1180th General Meeting

"The weird world of nanoscale gold"

Mike Cortie, Director of the Institute for Nanoscale Technology, University of Technology, Sydney

Wednesday 5 May 2010 at 7 pm

Conference Room 1, Darlington Centre, University of Sydney

The field of `nanotechnology' has captured the imaginations of many. There are many new journals dedicated to the subject and the entertainment media have featured it in several recent movies and books. But what is `nanotechnology', and is it actually a new thing? Some people have described much of current nanotechnology as just old things in new clothes. I will show that while the study and exploitation of matter at the nanoscale is old news, there really is something quite startlingly different about the new field of `nanotechnology'. Real nanotechnology is the most reductionist form of science and technology imaginable. In the real thing, the basic paradigm is to define a desired technological functionality, and then to work backwards atom by atom to design a system to achieve that effect.

Some materials, such as silicon, carbon, DNA, titanium dioxide and gold have become very prominent within the nanotech arena. This has not been the result of some arbitrary choices, rather these particular materials offer uniquely attractive engineering properties that specifically commend their selection for nanoscale systems and devices. Gold is particularly interesting to myself and my colleagues, and much of our research targets or uses this element. The reason gold is popular in nanoscale research and technology is that it offers an unrivalled combination of material properties for applications requiring a conductor. But what can you do with it? In my talk I will show first, how things become a bit weird with gold as the size scale is shrunk to nano-dimensions, and then I will describe some of the many useful devices that can be fabricated by exploiting these properties. Some of the interesting existing and prospective applications for gold at the nanoscale include bio-diagnostics, biosensors, solar filters, optical filters, colorants and pigments, single electron devices, new kinds of digital memory, and plasmonic circuitry.

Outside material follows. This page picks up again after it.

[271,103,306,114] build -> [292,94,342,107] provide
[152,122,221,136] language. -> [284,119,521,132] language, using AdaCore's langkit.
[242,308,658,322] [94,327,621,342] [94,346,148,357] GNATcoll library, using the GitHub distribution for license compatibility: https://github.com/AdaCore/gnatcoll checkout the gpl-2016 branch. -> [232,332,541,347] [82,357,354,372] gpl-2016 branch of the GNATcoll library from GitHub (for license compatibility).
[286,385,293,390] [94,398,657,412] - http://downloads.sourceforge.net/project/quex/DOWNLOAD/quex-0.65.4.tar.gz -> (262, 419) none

But it is a fast-moving field and who knows what new ideas will pop up in the next couple of years.

Mike Cortie is the Director of the Institute for Nanoscale Technology at the University of Technology, Sydney (UTS), in Australia. He was born and educated in South Africa. He has a BSc(Eng) degree in Physical Metallurgy, a Masters degree earned from research on the corrosion of zirconium and a PhD degree, which was focused on metal fatigue and awarded in 1987. After a stint at South Africa's Atomic Energy Corporation and at Pylon Engineering, a gear-cutting works, Mike joined Mintek, a minerals and metals research organisation. Mike headed the Physical Metallurgy Division of Mintek between 1997 and 2002. The Division consults widely to South African and international industry and now generates the major portion of its funds from foreign contract research. He relocated to Australia and joined UTS in July 2

Mike's current research interest is nanotechnology, and in particular the applications of precious metals in nanotechnology. Previous research activities included research on ferritic and nickel-substituted stainless steels, on intermetallic compounds with the C1 (CF12) and B2/L21 crystal structures, on X-ray diffraction and crystallographic texture of bcc and fcc alloys, on cellular automata and the simulation of metal solidification, cracking and solid state transformations, on explosive interactions between molten metal and water, on displacive transformations in Pt-containing alloys and compounds, on the phase relationships in the Al-Au-Cu ternary system, and on the crystal structures of the martensite phase formed by displacive phase transformation in the b Au-Al-Cu shape memory alloy. He has also been active outside the materials arena, and has made contributions to the mathematical modelling and graphics rendering of mollusc shells, and the science education of children.